Cabaret performances encompass many genres, including gospel, pop, burlesque, dance and more. Performers often interrupt songs mid-way to patter with the pianist, do call and response or crack jokes with the audience.
Historically, cabaret has been an open space for boundary-pushing avant-garde styles that reacted to trends, often utilizing risqué lyrics and double entendres to energize the audience, according to music resource site AllMusic.
Cabaret’s bawdy origins were on display during performer Lynne Jordan’s blues piece, “It Takes a Great Big Woman” — or as she put it, “the Big Fat Woman Song.” Jordan accompanied lyrics like, “It takes a great big woman with massive breasts” with a chest shimmy and an extended side leg raise, all while wearing a top hat and sequined evening wear.
Later, during a Doris Day medley, performer Daryl Nitz joked with a few audience members in the VIP section who had begun singing along. “Don’t sing it with me, b—-es!” Nitz said with a laugh. He turned to the rest of the crowd. “They’re giving me harmony over here.”
Harnar was one of the seven artists presented with awards at the gala. Other awardees included Wydetta Carter, Cynthia Clarey, Laura Freeman, Tommy Hensel and Charles Troy.
Lastly among the seven honorees was Columbia alum LaShera Moore, who graduated in 2012 with a bachelor’s in music and a concentration in vocal performance. Moore received the Emerging Artist Award and Denise Tomasello Scholarship.
After receiving her award, Moore performed “And I Am Telling You I’m Not Going” from “Dreamgirls.”
Moore called the stage her second home.
“There’s no restrictions when it comes to doing cabaret,” Moore said. “I think that that’s the beauty of it, is that you get to create something that you love.”
As the first person to ever receive the Denise Tomasello Scholarship, Moore said she plans to use the grant to create and produce her own show. She is still brainstorming ideas, which might include an homage to influential female vocalists or to her greatest idol, Aretha Franklin.

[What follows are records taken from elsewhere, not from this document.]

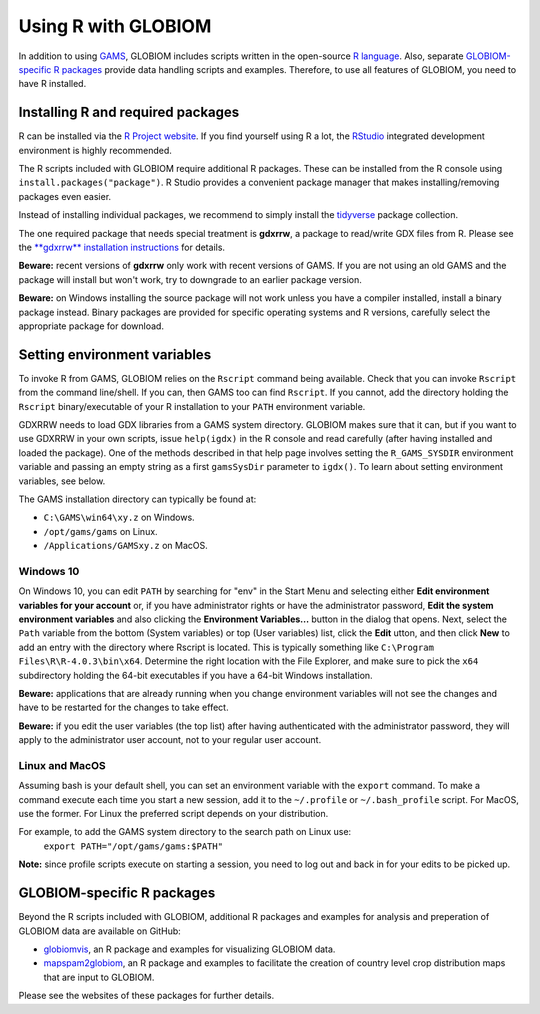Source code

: Using R with GLOBIOM
====================
In addition to using `GAMS <https://www.gams.com/>`_, GLOBIOM includes scripts written in the open-source
`R language <https://en.wikipedia.org/wiki/R_(programming_language)>`_. Also, separate
`GLOBIOM-specific R packages`_ provide data handling scripts and examples. Therefore, to use all features
of GLOBIOM, you need to have R installed.

Installing R and required packages
----------------------------------
R can be installed via the `R Project website <https://www.r-project.org/>`_. If you find
yourself using R a lot, the `RStudio <https://www.rstudio.com/>`_ integrated development
environment is highly recommended.

The R scripts included with GLOBIOM require additional R packages. These can be installed from the
R console using ``install.packages("package")``. R Studio provides a convenient package manager that
makes installing/removing packages even easier.

Instead of installing individual packages, we recommend to simply install the `tidyverse <https://www.tidyverse.org/>`_
package collection.

The one required package that needs special treatment is **gdxrrw**, a package to read/write GDX files from R. Please
see the `**gdxrrw** installation instructions <https://support.gams.com/gdxrrw:interfacing_gams_and_r>`_ for details.

**Beware:** recent versions of **gdxrrw** only work with recent versions of GAMS. If you are not using an old GAMS
and the package will install but won't work, try to downgrade to an earlier package version.

**Beware:** on Windows installing the source package will not work unless you have a compiler installed, install
a binary package instead. Binary packages are provided for specific operating systems and R versions, carefully
select the appropriate package for download.

Setting environment variables
-----------------------------
To invoke R from GAMS, GLOBIOM relies on the ``Rscript`` command being available. Check that you can
invoke ``Rscript`` from the command line/shell. If you can, then GAMS too can find ``Rscript``.
If you cannot, add the directory holding the ``Rscript`` binary/executable of your R installation to
your ``PATH`` environment variable.

GDXRRW needs to load GDX libraries from a GAMS system directory. GLOBIOM makes sure that it can,
but if you want to use GDXRRW in your own scripts, issue ``help(igdx)`` in the R console and read carefully
(after having installed and loaded the package). One of the methods described in that help page involves setting
the ``R_GAMS_SYSDIR`` environment variable and passing an empty string as a first ``gamsSysDir`` parameter to
``igdx()``.  To learn about setting environment variables, see below.

The GAMS installation directory can typically be found at:

* ``C:\GAMS\win64\xy.z`` on Windows.
* ``/opt/gams/gams`` on Linux.
* ``/Applications/GAMSxy.z`` on MacOS.

Windows 10
^^^^^^^^^^
On Windows 10, you can edit ``PATH`` by searching for "env" in the Start Menu and selecting either **Edit environment
variables for your account** or, if you have administrator rights or have the administrator password, **Edit the
system environment variables** and also clicking the **Environment Variables...** button in the dialog that opens.
Next, select the ``Path`` variable from the bottom (System variables) or top (User variables) list, click the **Edit** 
utton, and then click **New** to add an entry with the directory where Rscript is located. This is typically something
like ``C:\Program Files\R\R-4.0.3\bin\x64``. Determine the right location with the File Explorer, and make sure to
pick the ``x64`` subdirectory holding the 64-bit executables if you have a 64-bit Windows installation.

**Beware:** applications that are already running when you change environment variables will not see the changes
and have to be restarted for the changes to take effect.

**Beware:** if you edit the user variables (the top list) after having authenticated with the administrator password,
they will apply to the administrator user account, not to your regular user account.

Linux and MacOS
^^^^^^^^^^^^^^^
Assuming bash is your default shell, you can set an environment variable with the ``export`` command.
To make a command execute each time you start a new session, add it to the ``~/.profile`` or ``~/.bash_profile``
script. For MacOS, use the former. For Linux the preferred script depends on your distribution.

For example, to add the GAMS system directory to the search path on Linux use:
    ``export PATH="/opt/gams/gams:$PATH"``

**Note:** since profile scripts execute on starting a session, you need to log out and back in for your edits to be
picked up.

GLOBIOM-specific R packages
---------------------------
Beyond the R scripts included with GLOBIOM, additional R packages and examples for analysis
and preperation of GLOBIOM data are available on GitHub:

* `globiomvis <https://iiasa.github.io/globiomvis>`_, an R package and examples for
  visualizing GLOBIOM data.

* `mapspam2globiom <https://iiasa.github.io/mapspam2globiom>`_, an R package and examples
  to facilitate the creation of country level crop distribution maps that are input to
  GLOBIOM.

Please see the websites of these packages for further details.
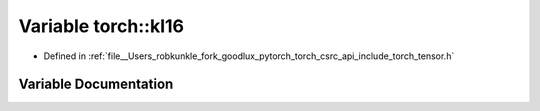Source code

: .. _variable_torch__kI16:

Variable torch::kI16
====================

- Defined in :ref:`file__Users_robkunkle_fork_goodlux_pytorch_torch_csrc_api_include_torch_tensor.h`


Variable Documentation
----------------------


.. doxygenvariable:: torch::kI16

Several local venues host cabaret performances, such as Davenport’s Piano Bar, Le Piano and Drew’s on Halsted, according to CCP board member Charles Kouri. But he said many smaller clubs also host cabaret performances, like the Epiphany Center and Hey Nonny in Arlington Heights.
Moore had advice for aspiring cabaret performers. “There is no bar. There’s nothing holding you back. You just go out and do your thing and you share your gift.”